Friday, July 6, 2018

Found For Friday

 For nearly thirty years Clarence had labored in the offices of a tyrannical corporation, rising more slowly in the ranks than colleagues despite his abilities because he refused to compromise his own ethics.  As the years rolled by he saw more and more incompetent employees use flattery and cheating to gain advancement, seemingly with the encouragement of the highest levels of management.
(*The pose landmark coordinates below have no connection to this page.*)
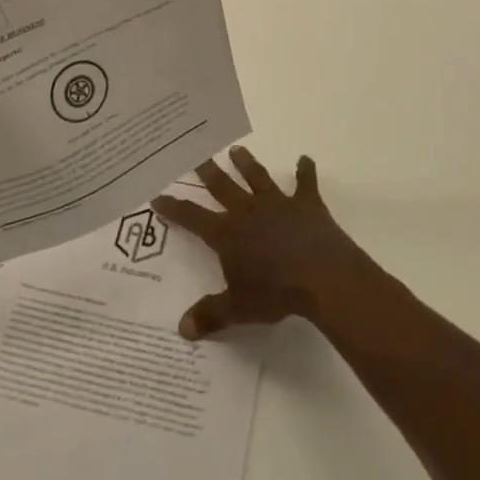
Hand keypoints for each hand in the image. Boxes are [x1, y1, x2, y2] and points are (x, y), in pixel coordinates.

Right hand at [152, 146, 374, 339]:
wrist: (320, 276)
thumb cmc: (275, 292)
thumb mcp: (238, 309)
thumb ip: (210, 315)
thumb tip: (182, 330)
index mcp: (227, 234)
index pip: (192, 217)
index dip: (174, 207)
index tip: (158, 195)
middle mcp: (248, 211)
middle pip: (222, 186)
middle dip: (208, 172)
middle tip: (197, 155)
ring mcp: (278, 204)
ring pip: (257, 177)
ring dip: (247, 163)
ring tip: (237, 149)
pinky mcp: (307, 205)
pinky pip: (305, 183)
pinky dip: (305, 170)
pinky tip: (304, 159)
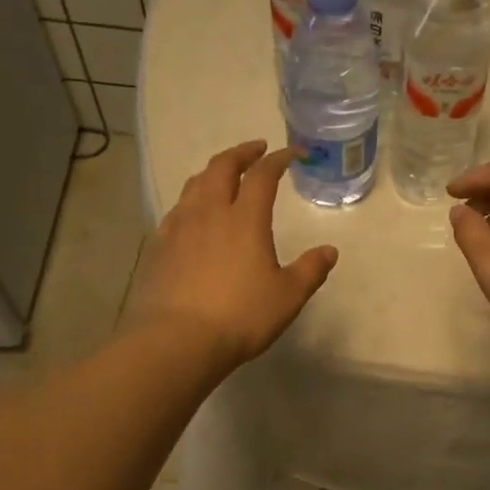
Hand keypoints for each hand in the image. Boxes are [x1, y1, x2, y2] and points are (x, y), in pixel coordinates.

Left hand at [129, 141, 337, 366]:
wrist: (178, 339)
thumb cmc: (240, 316)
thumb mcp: (287, 296)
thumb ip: (310, 270)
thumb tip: (329, 251)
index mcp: (246, 219)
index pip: (263, 175)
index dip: (279, 159)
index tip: (293, 154)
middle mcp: (211, 212)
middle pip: (222, 167)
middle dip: (241, 153)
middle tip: (256, 150)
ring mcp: (180, 227)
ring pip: (195, 184)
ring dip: (213, 172)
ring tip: (224, 175)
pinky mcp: (160, 246)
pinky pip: (177, 210)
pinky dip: (192, 200)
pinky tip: (194, 213)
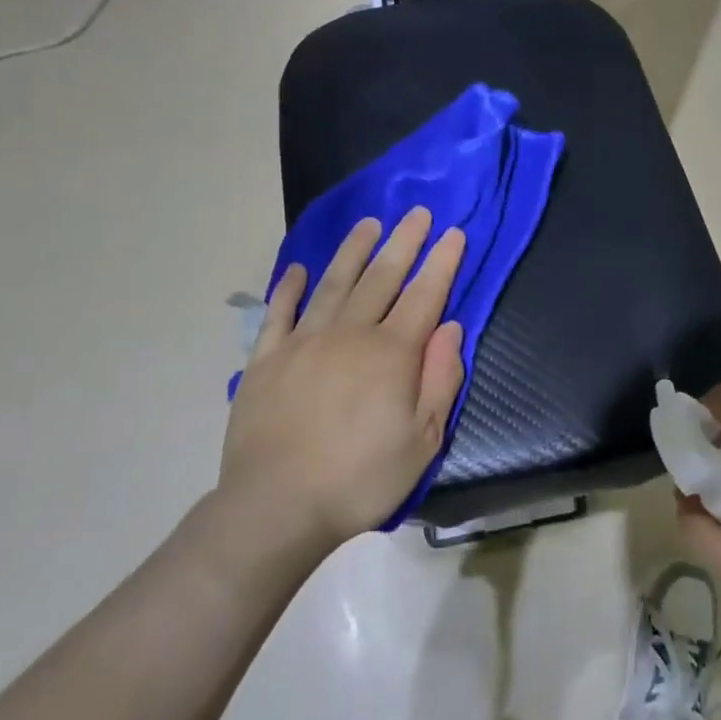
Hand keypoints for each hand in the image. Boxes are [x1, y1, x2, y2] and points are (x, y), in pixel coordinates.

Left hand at [219, 208, 467, 543]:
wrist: (277, 506)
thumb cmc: (360, 479)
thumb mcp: (422, 441)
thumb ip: (440, 380)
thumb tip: (451, 329)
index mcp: (391, 354)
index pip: (425, 296)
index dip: (442, 263)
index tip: (454, 232)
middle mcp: (348, 334)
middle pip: (381, 278)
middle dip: (404, 243)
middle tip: (417, 213)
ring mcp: (302, 342)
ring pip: (333, 284)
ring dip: (353, 251)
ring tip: (368, 224)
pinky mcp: (266, 359)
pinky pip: (278, 313)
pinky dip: (288, 288)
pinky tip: (296, 270)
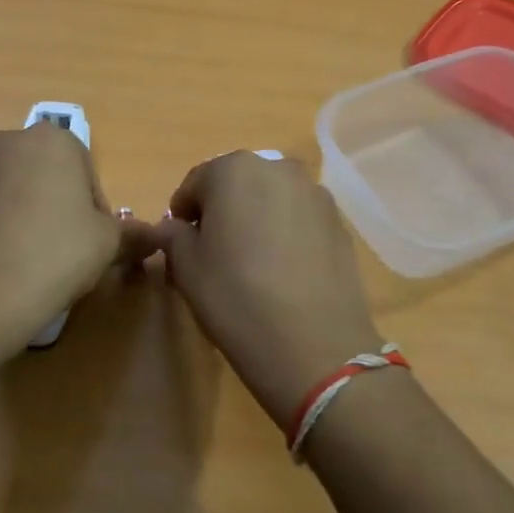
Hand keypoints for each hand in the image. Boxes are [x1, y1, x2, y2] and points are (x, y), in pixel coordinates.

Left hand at [0, 126, 155, 343]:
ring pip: (7, 191)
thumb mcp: (109, 244)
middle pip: (43, 175)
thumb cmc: (57, 254)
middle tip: (61, 249)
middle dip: (54, 205)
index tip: (90, 241)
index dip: (92, 208)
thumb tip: (156, 237)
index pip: (84, 171)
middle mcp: (5, 143)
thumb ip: (135, 234)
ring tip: (26, 260)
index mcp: (52, 141)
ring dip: (20, 214)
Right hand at [153, 152, 382, 426]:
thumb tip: (175, 228)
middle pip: (238, 184)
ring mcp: (315, 194)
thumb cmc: (236, 297)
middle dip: (223, 211)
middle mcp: (278, 168)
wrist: (313, 344)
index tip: (180, 244)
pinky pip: (300, 219)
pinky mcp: (340, 223)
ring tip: (253, 263)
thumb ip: (173, 236)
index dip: (183, 213)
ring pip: (272, 199)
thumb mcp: (186, 268)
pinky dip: (287, 233)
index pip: (196, 183)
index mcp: (233, 169)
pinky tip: (283, 271)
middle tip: (215, 252)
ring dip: (257, 219)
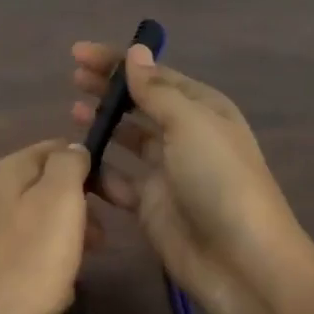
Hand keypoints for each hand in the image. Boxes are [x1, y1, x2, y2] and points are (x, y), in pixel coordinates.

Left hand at [0, 140, 97, 313]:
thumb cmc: (27, 264)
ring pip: (38, 220)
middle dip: (81, 205)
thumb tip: (74, 149)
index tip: (118, 196)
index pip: (56, 149)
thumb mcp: (58, 202)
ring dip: (67, 235)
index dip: (91, 166)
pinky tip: (56, 286)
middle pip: (46, 185)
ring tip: (84, 262)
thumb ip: (68, 166)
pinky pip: (25, 251)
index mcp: (7, 171)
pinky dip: (46, 261)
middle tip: (104, 237)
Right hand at [71, 41, 312, 313]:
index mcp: (202, 109)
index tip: (78, 53)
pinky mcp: (151, 206)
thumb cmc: (219, 180)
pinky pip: (118, 182)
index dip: (118, 62)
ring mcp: (167, 172)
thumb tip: (136, 53)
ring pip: (128, 140)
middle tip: (72, 79)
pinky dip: (99, 171)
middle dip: (109, 90)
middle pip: (140, 105)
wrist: (241, 261)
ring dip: (103, 126)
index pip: (155, 76)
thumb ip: (156, 91)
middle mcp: (185, 136)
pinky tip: (76, 162)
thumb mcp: (190, 124)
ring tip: (72, 113)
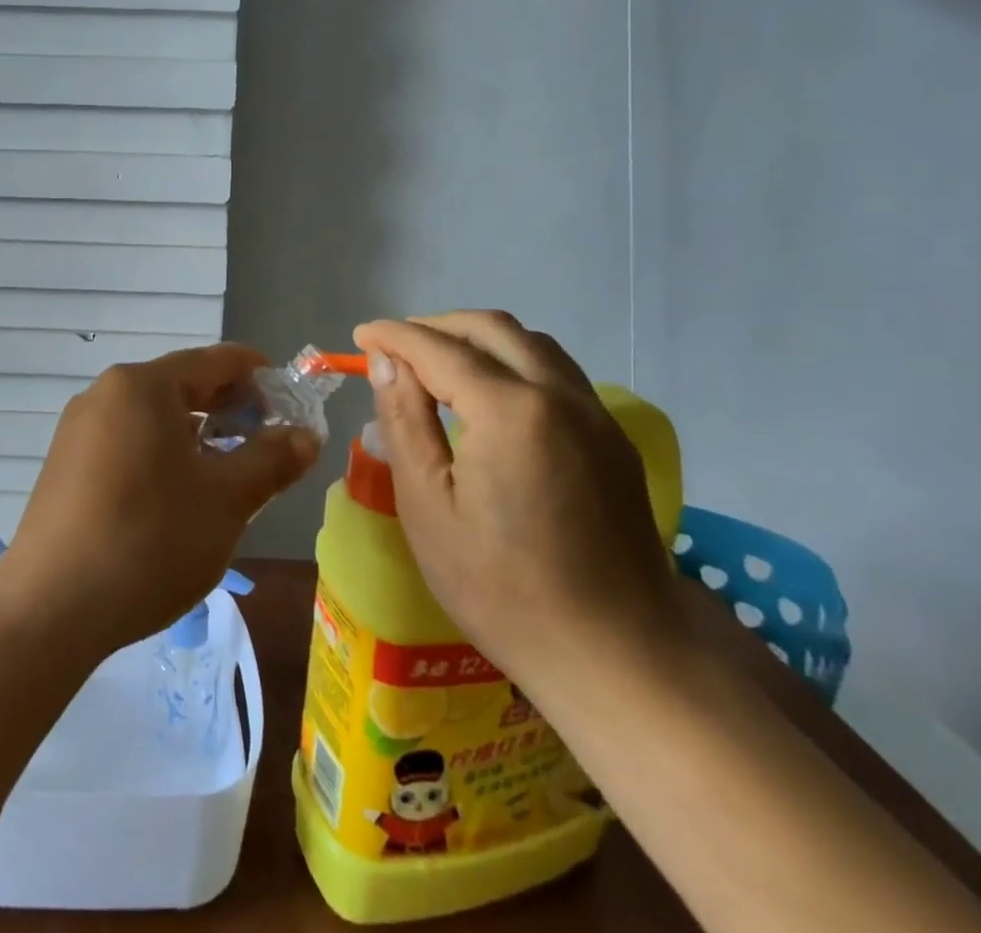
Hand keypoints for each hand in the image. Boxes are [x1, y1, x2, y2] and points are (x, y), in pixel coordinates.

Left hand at [0, 344, 319, 653]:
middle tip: (266, 449)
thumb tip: (305, 435)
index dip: (261, 377)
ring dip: (197, 436)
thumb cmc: (149, 541)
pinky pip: (126, 440)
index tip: (292, 407)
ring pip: (154, 416)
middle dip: (230, 410)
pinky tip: (175, 497)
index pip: (216, 360)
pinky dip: (161, 454)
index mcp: (143, 385)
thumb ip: (271, 460)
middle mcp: (106, 392)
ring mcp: (79, 427)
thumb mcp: (226, 501)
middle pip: (183, 385)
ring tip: (226, 477)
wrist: (50, 608)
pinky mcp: (65, 462)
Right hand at [352, 312, 682, 695]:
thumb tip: (387, 362)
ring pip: (530, 343)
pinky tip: (488, 394)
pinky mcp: (613, 438)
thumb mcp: (428, 507)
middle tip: (394, 348)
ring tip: (436, 364)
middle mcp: (559, 395)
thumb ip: (405, 421)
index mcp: (510, 411)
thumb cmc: (503, 588)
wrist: (619, 654)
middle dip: (435, 326)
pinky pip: (556, 372)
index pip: (439, 348)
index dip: (394, 336)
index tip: (360, 337)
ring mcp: (595, 414)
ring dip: (477, 339)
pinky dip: (512, 361)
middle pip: (491, 328)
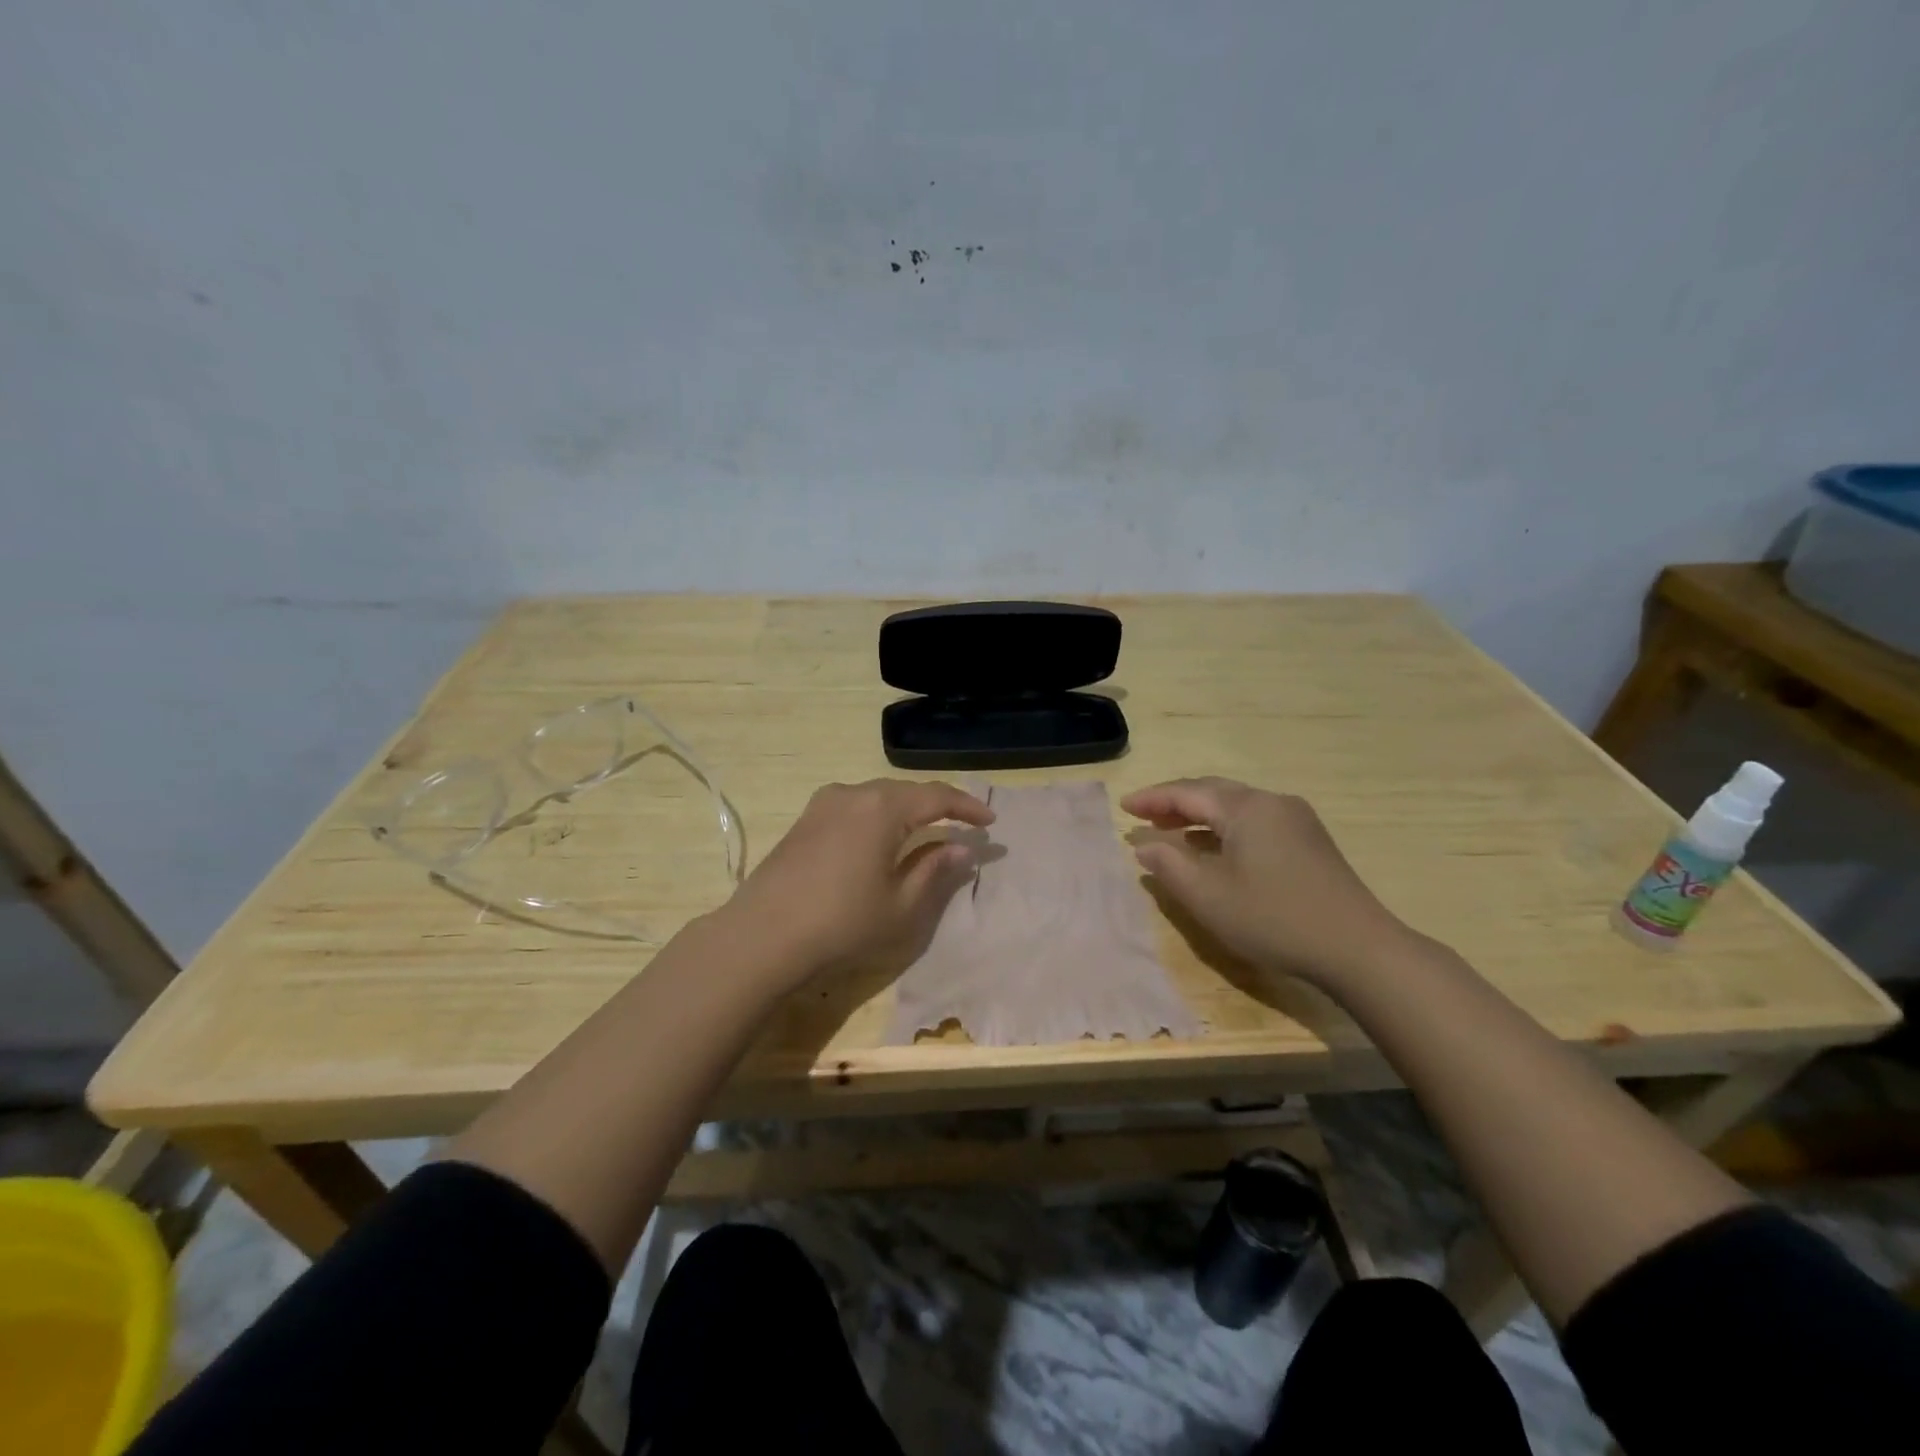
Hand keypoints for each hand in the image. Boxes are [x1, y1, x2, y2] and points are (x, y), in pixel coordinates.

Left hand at [720, 779, 994, 988]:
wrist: (761, 936)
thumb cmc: (842, 923)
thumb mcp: (901, 905)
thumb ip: (934, 870)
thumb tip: (959, 847)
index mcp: (883, 807)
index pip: (936, 797)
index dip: (967, 807)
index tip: (990, 821)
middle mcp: (853, 793)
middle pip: (906, 792)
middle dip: (938, 807)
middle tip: (962, 825)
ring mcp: (824, 804)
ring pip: (878, 798)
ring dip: (906, 811)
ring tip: (926, 831)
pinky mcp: (804, 820)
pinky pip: (854, 807)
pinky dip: (878, 817)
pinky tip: (881, 839)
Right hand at [1120, 777, 1414, 987]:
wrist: (1358, 948)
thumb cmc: (1274, 919)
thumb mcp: (1209, 897)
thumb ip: (1170, 866)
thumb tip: (1144, 846)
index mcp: (1246, 808)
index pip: (1188, 793)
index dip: (1152, 799)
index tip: (1123, 807)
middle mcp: (1272, 802)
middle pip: (1213, 792)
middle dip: (1175, 803)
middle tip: (1144, 817)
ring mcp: (1296, 820)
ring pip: (1235, 806)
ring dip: (1200, 816)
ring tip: (1172, 832)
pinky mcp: (1309, 841)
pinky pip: (1255, 821)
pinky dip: (1225, 828)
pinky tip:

Clarence became more and more bitter, but said nothing.
The time came for the annual company summer pot-luck picnic.  
Something inside Clarence finally snapped, and he made a huge gelatin
fruit salad, liberally laced with rat poison.
Unfortunately he used too little rat bane, and his colleagues
and bosses only suffered mild biliousness.
Of course his dastardly deed was discovered, and Clarence found himself
in custody, charged with jell-onious assault and carrying a congealed weapon.




If GM charges $36K for a Chevy Bolt,
imagine how much the whole car costs.



You should try blindfolded archery.

You don't know what you're missing.




I just saw two cops running after a suspect over at Chase bank.





To stock his bar, Tom in Toronto bought all the
Seagram’s Ginger Ale he could find.

Pretty soon he will be drinking Canada Dry.



I met a lady with the oddest quirk.
She organizes her plates according to what year she bought them.

She said it's a rare dish order.



Eating oysters can help increase your mussel tone.


My old girlfriend hated my obsession with horoscopes.

It Taurus apart 


When I was little I wanted to be a Flamingo, but my mother said "no,"

So I put my foot down.


I hate spelling errors.
If you mix up two letters, your whole post is urined.